A mudança do nome da avenida enfrenta desafios não apenas legislativos, mas também a influência das famílias envolvidas no caso. O Código de Posturas do município estabelece critérios rigorosos para a renomeação das vias públicas, que exigem, entre outros, um abaixo-assinado com a aprovação de 60% dos moradores da área, além de comprovantes de residência.
Em 2017, alterações nas regras permitiram renomeações em casos de violação dos direitos humanos. Apesar de tentativas anteriores na Câmara, incluindo um projeto do ex-vereador Roberto Martins, a proposta de mudança do nome da avenida foi vetada pelo então prefeito, gerando controvérsias e resistência de alguns parlamentares, que defendiam que a família Michelini não deveria arcar com os erros de seus membros.
A história de Araceli, que aos 8 anos foi raptada, sequestrada, assassinada e carbonizada, ecoa até hoje.
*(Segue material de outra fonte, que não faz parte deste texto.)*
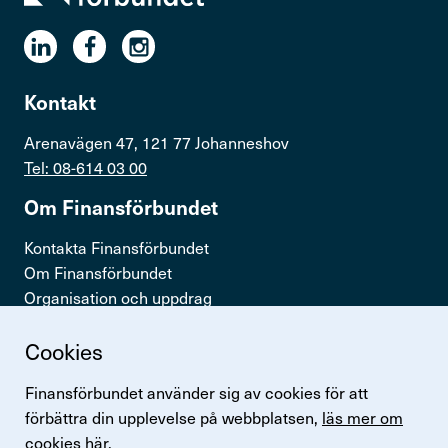
Kontakt
Arenavägen 47, 121 77 Johanneshov
Tel: 08-614 03 00
Om Finans­för­bundet
Kontakta Finansförbundet
Om Finansförbundet
Organisation och uppdrag
Press & opinion
Cookies
Snabb­länkar
Finansförbundet använder sig av cookies för att
Logga in
förbättra din upplevelse på webbplatsen,
läs mer om
Lönestatistik
cookies här.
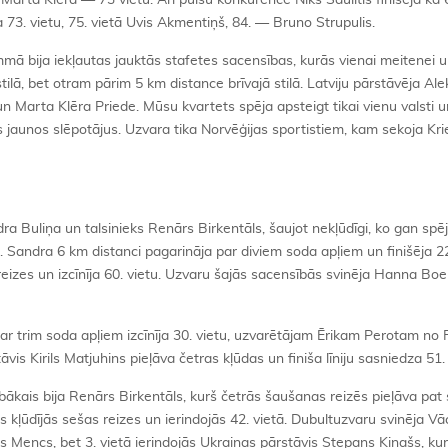
arta Klēra — 73 vietu. Arī puišu konkurencē Niks Saulītis finišēja kā 
 73. vietu, 75. vietā Uvis Akmentiņš, 84. — Bruno Strupulis.
ā bija iekļautas jauktās stafetes sacensības, kurās vienai meitenei 
tilā, bet otram pārim 5 km distance brīvajā stilā. Latviju pārstāvēja Al
 un Marta Klēra Priede. Mūsu kvartets spēja apsteigt tikai vienu valsti un
jas jaunos slēpotājus. Uzvara tika Norvēģijas sportistiem, kam sekoja Kri
ra Buliņa un talsinieks Renārs Birkentāls, šaujot nekļūdīgi, ko gan spēj
. Sandra 6 km distanci pagarināja par diviem soda apļiem un finišēja 22.
eizes un izcīnīja 60. vietu. Uzvaru šajās sacensībās svinēja Hanna Bo
r trim soda apļiem izcīnīja 30. vietu, uzvarētājam Ērikam Perotam no 
vis Kirils Matjuhins pieļāva četras kļūdas un finiša līniju sasniedza 51. 
bākais bija Renārs Birkentāls, kurš četrās šaušanas reizēs pieļāva pat
ins kļūdījās sešas reizes un ierindojās 42. vietā. Dubultuzvaru svinēja Vā
s Mencs, bet 3. vietā ierindojās Ukrainas pārstāvis Stepans Kinašs, kur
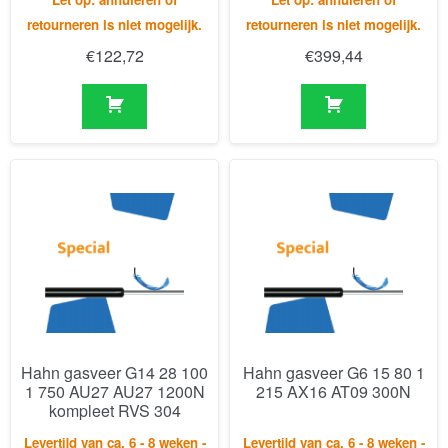
Hahn gasveer G14 28 100
Hahn gasveer G6 15 80 1
1 750 AU27 AU27 1200N
215 AX16 AT09 300N
kompleet RVS 304
Levertijd van ca. 6 - 8 weken -
Levertijd van ca. 6 - 8 weken -
Let op: annuleren of
Let op: annuleren of
retourneren is niet mogelijk.
retourneren is niet mogelijk.
€
623,79
€
109,58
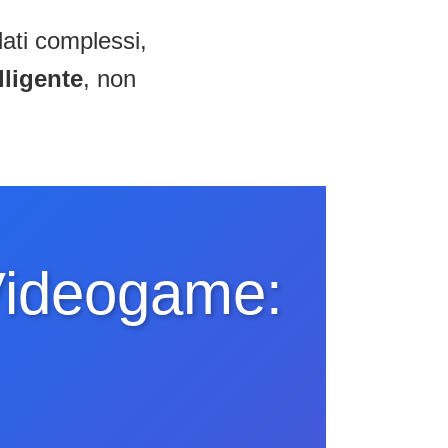
dati complessi,
lligente
, non
 Videogame:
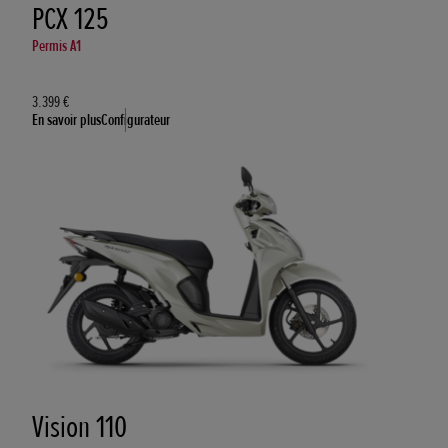
PCX 125
Permis A1
3.399 €
En savoir plus
Configurateur
Vision 110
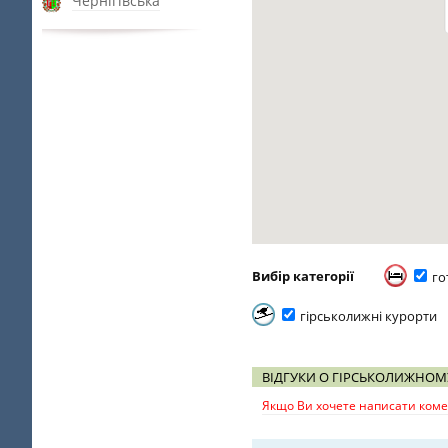
Чернігівська
Вибір категорії
го
гірськолижні курорти
ВІДГУКИ О ГІРСЬКОЛИЖНОМ
Якщо Ви хочете написати комен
Após seu sumiço, seu corpo foi encontrado semanas depois, levando a uma investigação que apontou suspeitos com forte respaldo na sociedade capixaba. Apesar das condenações iniciais, os acusados foram absolvidos, levando o caso a um longo período de inatividade.
Agora, com a morte de Dantinho, o caso promete ganhar novos desdobramentos, enquanto a Polícia Civil continua a investigação, sem revelar muitos detalhes. O clamor por justiça e por uma nova denominação para a avenida que hoje carrega o nome do acusado permanece vivo na sociedade.